The CUP will add conditions on hours of operation, setbacks, screening and dust control, and it modifies a staff-recommended condition to require the applicant to pave the quarry entrance from Hedge Lane to county commercial standards and to "implement measures such as regular sweeping or water trucks and proper use of calcium chloride at least twice per year from the quarry entrance to the scale, to keep debris from being dragged or tracked onto Hedge Lane," as read by Kenny Cook, Miami County Planning Director.
The Planning Commission had recommended approval 6–1. Planning staff reported protest petitions from six property owners covering 55% of the land area within 1,000 feet of the quarry, which would ordinarily trigger a supermajority vote for a CUP. Kenny Cook told the commission that a Kansas statute specific to quarry operations means a simple majority vote is sufficient in this instance.

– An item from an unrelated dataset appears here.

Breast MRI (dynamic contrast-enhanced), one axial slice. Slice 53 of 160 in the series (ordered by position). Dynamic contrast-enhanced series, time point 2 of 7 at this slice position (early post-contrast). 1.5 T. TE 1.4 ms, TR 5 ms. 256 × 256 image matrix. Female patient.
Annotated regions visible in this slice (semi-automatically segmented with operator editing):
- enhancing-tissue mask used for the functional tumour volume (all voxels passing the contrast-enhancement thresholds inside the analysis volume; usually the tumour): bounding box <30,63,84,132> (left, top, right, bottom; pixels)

Attorney David Waters, representing 1880 Enterprises and Clarkson Construction, said the company supplied mining plans, stormwater plans and reclamation plans and had provided a traffic study that, using KDOT standards, concluded no off-site road improvements were required. "We have submitted … everything I think they've asked for," Waters told commissioners, and he asked that condition 3 — which would have tied the CUP strictly to the present owner — be removed or revised.
Commissioners debated condition 3 during the meeting. Planning staff said their standard practice is for CUPs to follow the land rather than the owner but that some circumstances can justify owner-specific conditions. The board ultimately removed the ownership-restriction language and approved the CUP tied to the property, not to an individual owner, while also approving the revised condition about paving and debris control.
Representatives for the company said state permits remain necessary. Gabe Dinar, who identified himself as working for 1880 Enterprises and Clarkson Construction, told the commission he had prepared state permit applications and was ready to submit them once local approval was obtained. He and other speakers noted that state and federal agencies — including KDHE, the Kansas Department of Agriculture and MSHA — govern mining, water and air permits.
Commissioners and county staff noted other enforcement channels remain available for issues such as truck parking and speeding, such as sheriff's office enforcement.
No new blasting notification requirement remained in the final CUP; staff and consultants had previously inspected blasting and reported little apparent off-site effect, and blasting limits in the CUP were tied to monitoring and regulatory limits.
The commission chair asked staff to finalize the amended resolution immediately following the meeting so the board could sign it.
Why it matters: The decision allows continued and expanded extraction of rock used for construction and county needs while adding new operational conditions intended to reduce roadway debris and dust. Nearby residents had submitted formal protests and voiced concerns about traffic, dust and environmental compliance.